SHTF blog – Modern Survival

How Much Potassium Iodide Should I Store?

First things first, everyone knows what Potassium Iodide is right? For anyone confused, it’s the chemical KI, and it’s used during radiation exposure events to minimize the damage from radioactive iodine to thyroids. Most often it’s sold in pill form, in packs of 14.
Who should store potassium iodide? Anyone who lives downwind of nuclear power plants or nuclear missile silos. (Search for images of wind maps if you are unfamiliar with prevailing wind patterns.)
Won’t you just die if there’s a nuclear explosion? Not at all! If you can keep some mass between you and the radiation, you can easily wait out the half-life of the worst of the radiation.  You’ll be tired of your basement after a couple of weeks, but you’ll be very much alive.
Where does the Potassium Iodide come in? With any exposure event for radiation, you need to protect your thyroid, the CDC says it best:

Following a radiological or nuclear event, radioactive iodine may be released into the air and then be breathed into the lungs. Radioactive iodine may also contaminate the local food supply and get into the body through food or through drink. When radioactive materials get into the body through breathing, eating, or drinking, we say that “internal contamination” has occurred. In the case of internal contamination with radioactive iodine, the thyroid gland quickly absorbs this chemical. Radioactive iodine absorbed by the thyroid can then injure the gland. Because non-radioactive KI acts to block radioactive iodine from being taken into the thyroid gland, it can help protect this gland from injury.

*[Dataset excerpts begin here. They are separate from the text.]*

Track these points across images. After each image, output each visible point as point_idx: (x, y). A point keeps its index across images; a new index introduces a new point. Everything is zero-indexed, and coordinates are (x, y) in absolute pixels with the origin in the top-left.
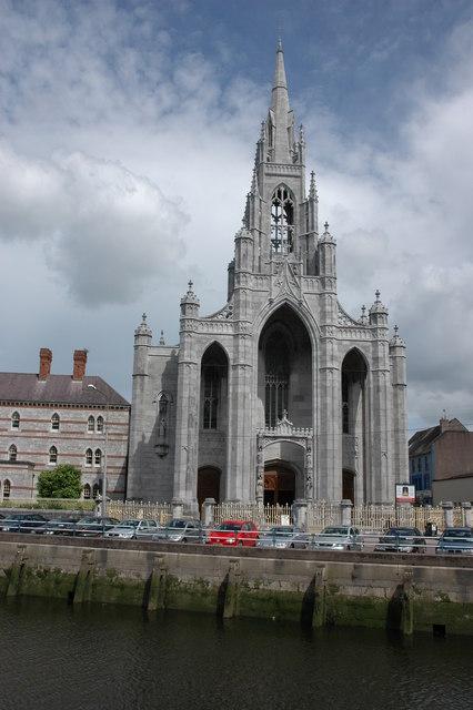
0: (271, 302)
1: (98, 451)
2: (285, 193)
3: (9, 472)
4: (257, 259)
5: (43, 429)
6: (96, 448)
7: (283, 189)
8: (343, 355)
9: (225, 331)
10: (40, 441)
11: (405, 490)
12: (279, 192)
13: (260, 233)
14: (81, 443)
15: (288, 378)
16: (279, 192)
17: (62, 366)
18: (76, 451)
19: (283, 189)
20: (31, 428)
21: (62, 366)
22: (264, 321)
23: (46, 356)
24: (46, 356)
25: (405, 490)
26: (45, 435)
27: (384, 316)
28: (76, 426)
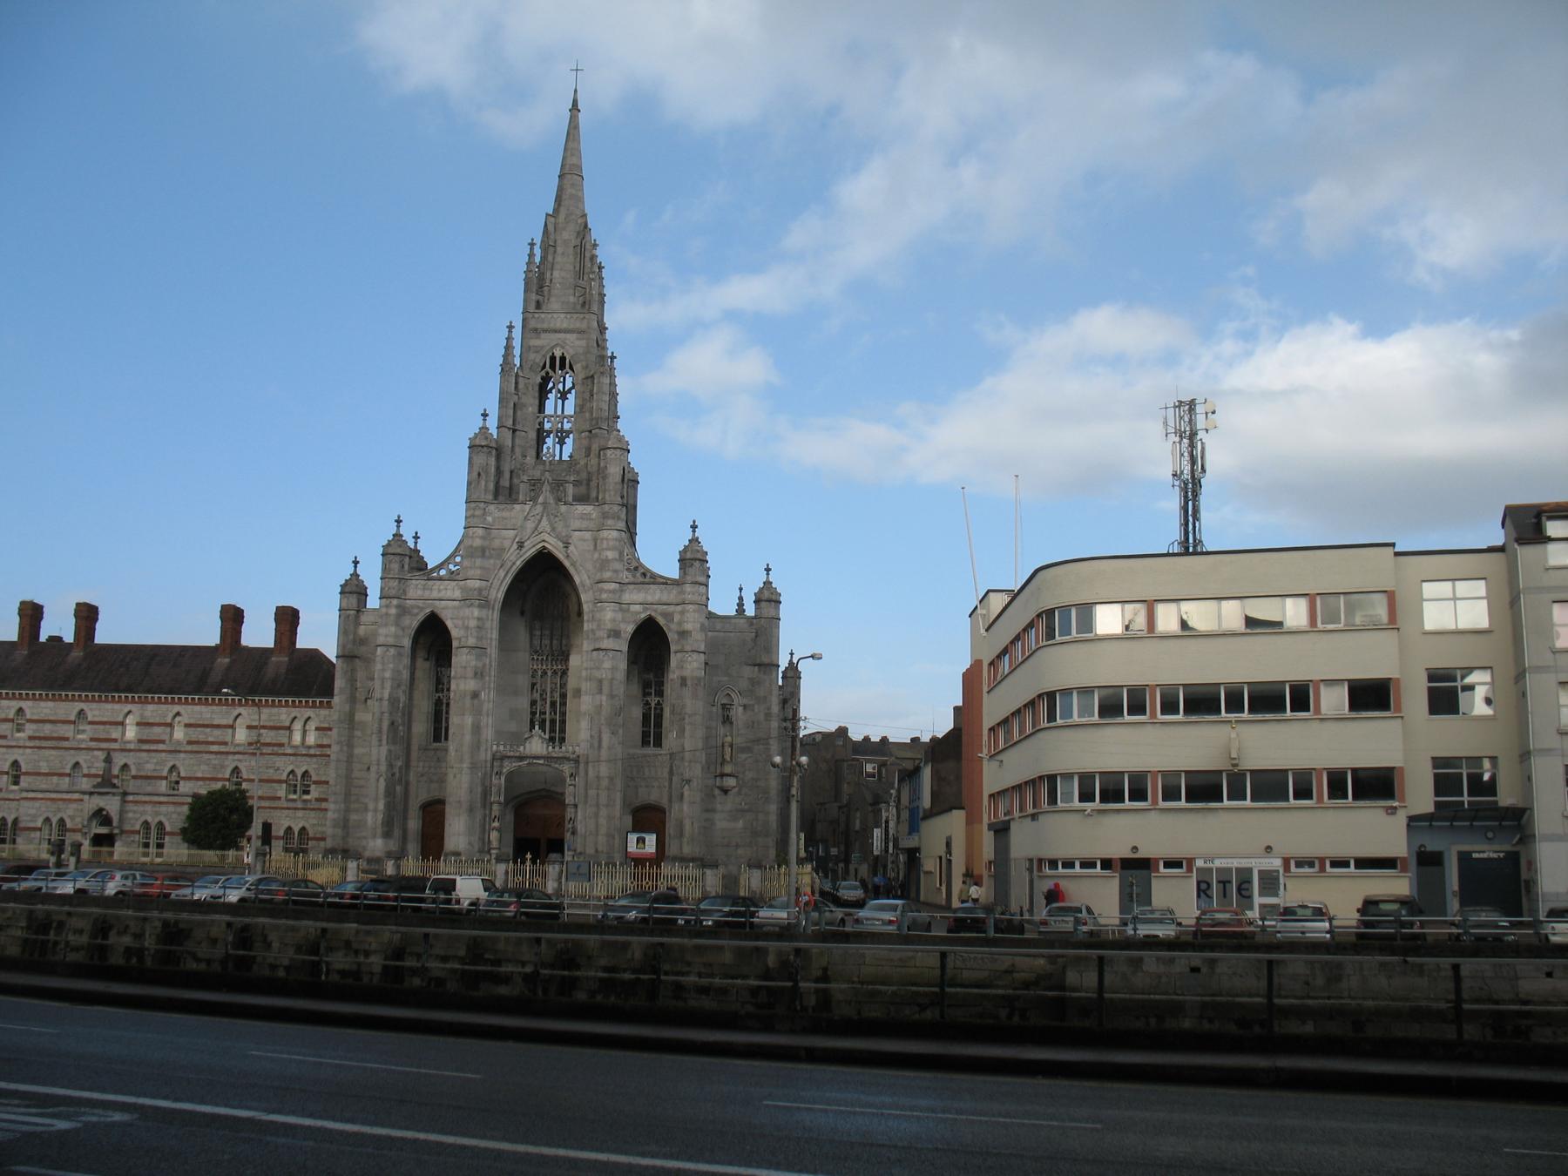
0: (521, 545)
1: (306, 774)
2: (563, 359)
3: (163, 809)
4: (507, 475)
5: (221, 739)
6: (303, 770)
7: (558, 354)
8: (630, 629)
9: (449, 594)
10: (215, 760)
11: (641, 841)
12: (553, 358)
13: (514, 431)
14: (280, 762)
15: (567, 660)
16: (553, 358)
17: (259, 633)
18: (271, 774)
19: (558, 354)
20: (202, 738)
21: (259, 633)
22: (508, 580)
23: (232, 618)
24: (232, 618)
25: (641, 841)
26: (223, 748)
27: (697, 564)
28: (272, 733)
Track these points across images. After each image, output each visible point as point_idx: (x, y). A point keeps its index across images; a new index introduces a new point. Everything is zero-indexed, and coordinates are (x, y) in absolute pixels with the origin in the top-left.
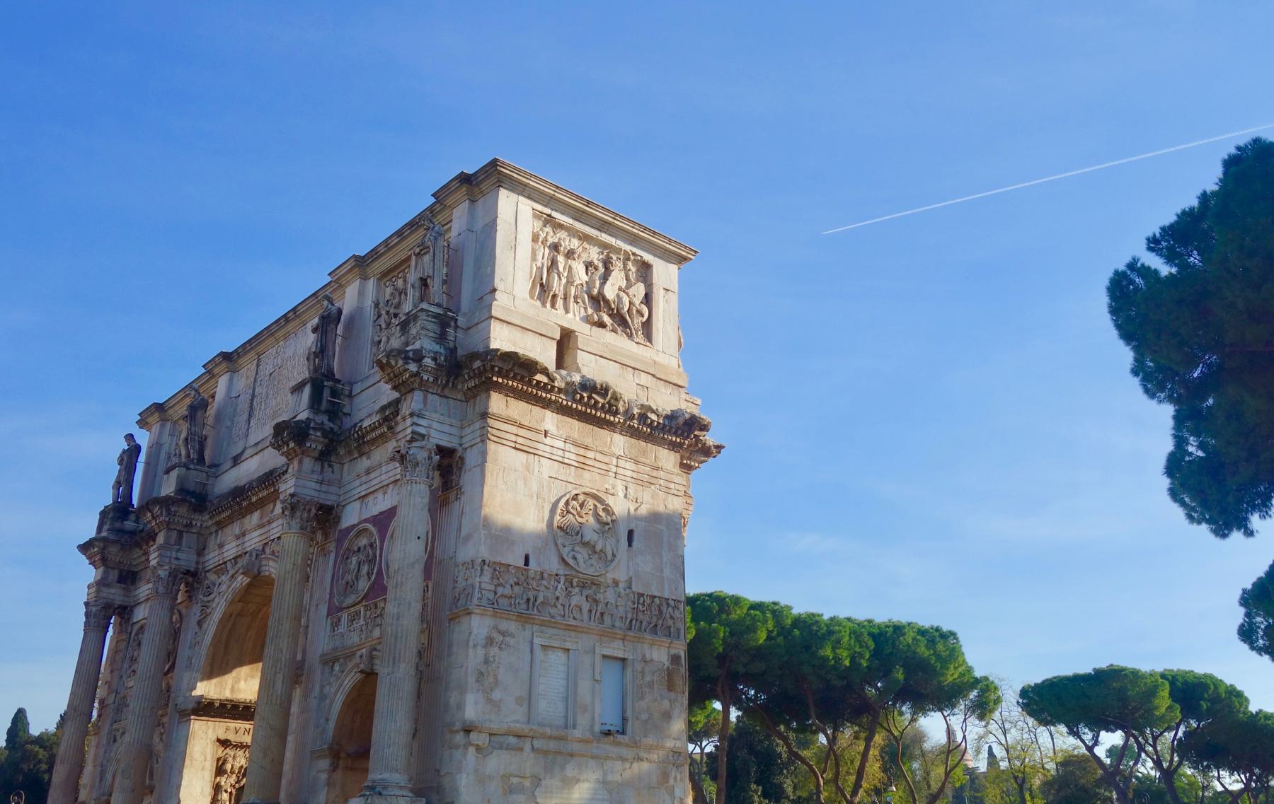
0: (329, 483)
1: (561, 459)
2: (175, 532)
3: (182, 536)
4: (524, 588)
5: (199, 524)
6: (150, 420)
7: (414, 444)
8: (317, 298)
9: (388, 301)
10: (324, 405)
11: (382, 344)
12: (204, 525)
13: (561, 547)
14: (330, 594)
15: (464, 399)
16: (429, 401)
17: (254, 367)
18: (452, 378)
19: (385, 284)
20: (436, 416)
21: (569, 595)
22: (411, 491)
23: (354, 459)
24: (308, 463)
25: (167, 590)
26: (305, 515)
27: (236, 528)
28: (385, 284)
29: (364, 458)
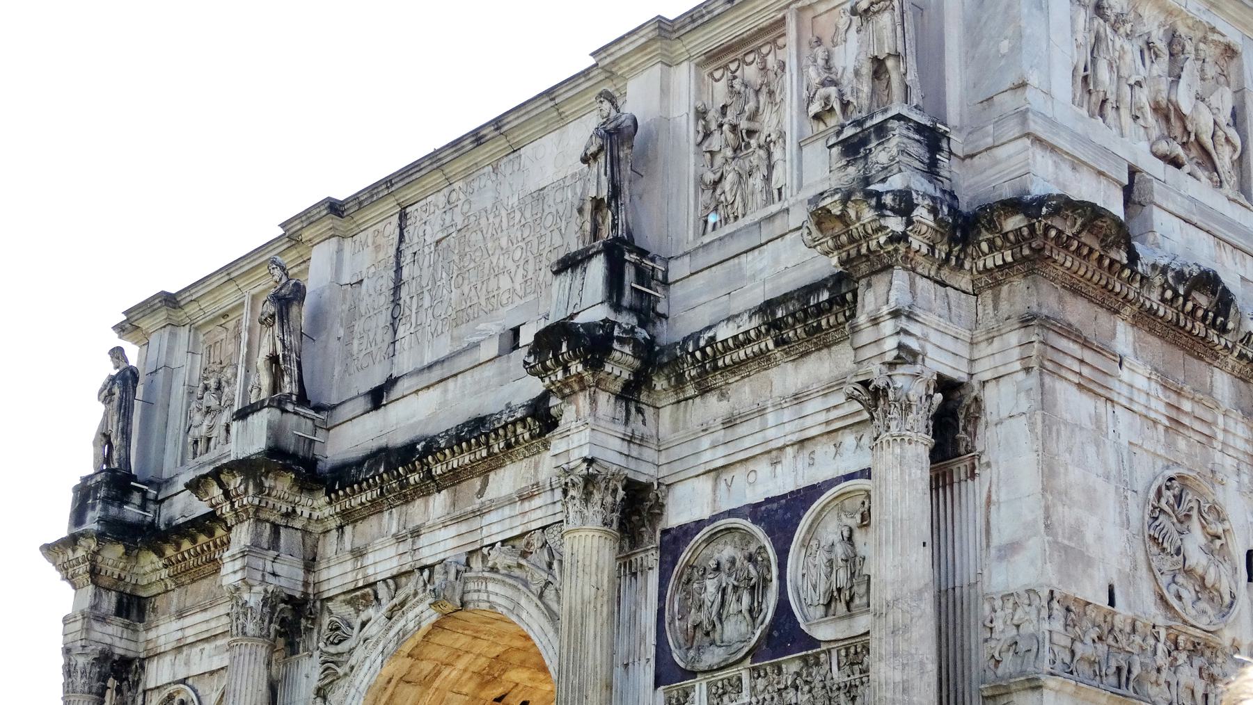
0: (642, 441)
1: (1144, 411)
2: (268, 525)
3: (279, 533)
4: (1109, 646)
5: (306, 515)
6: (145, 324)
7: (901, 369)
8: (553, 99)
9: (724, 107)
10: (628, 298)
11: (727, 185)
12: (315, 515)
13: (1158, 574)
14: (657, 646)
15: (970, 289)
16: (918, 291)
17: (392, 227)
18: (957, 249)
19: (711, 75)
20: (932, 319)
21: (1174, 667)
22: (902, 457)
23: (686, 399)
24: (605, 402)
25: (261, 629)
26: (609, 499)
27: (391, 521)
28: (711, 75)
29: (712, 399)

After events like the Fukushima melt down, demand far outstripped supply for this preventative measure.
How much do I need? I will do the math for my family of 2 adults and 2 kids, and hopefully y’all can extrapolate for your own situation.
According to the FDA, the following doses are appropriate to take after internal contamination with (or likely internal contamination with) radioactive iodine:

  • Adults should take 130 mg.
  • Women who are breastfeeding should take the adult dose of 130 mg.
  • Children between 3 and 18 years of age should take 65 mg. Children who are adult size (greater than or equal to 150 pounds) should take the full adult dose, regardless of their age.
  • Infants and children between 1 month and 3 years of age should take 32 mg.  This dose is for both nursing and non-nursing infants and children.
  • Newborns from birth to 1 month of age should be given 16 mg. This dose is for both nursing and non-nursing newborn infants.

One of the things to remember though, is that anyone over 40 can survive fairly well without a dose.  They are the least likely to develop thyroid damage or cancer after a radiation event and the most likely to have allergies to KI.
So, for every day I want protection for, I need to have at least 227 mg if just me and babies are dosing, or 357 if hubby is getting dosed too.  A pack (14) of 130mg tablets has a total of 1820 mg in it.   That’s 5 full days of protection for all of us.  If I want enough to outlast something like a local nuclear power reactor melting down, I might want 4 packs so I can dose us all for a few weeks.  That matches up with the FDA’s recommendation of one pack per person, but I encourage you to all do your own math.
Anyone live near a potential nuclear problem? KI does eventually expire, so be sure to rotate your stock!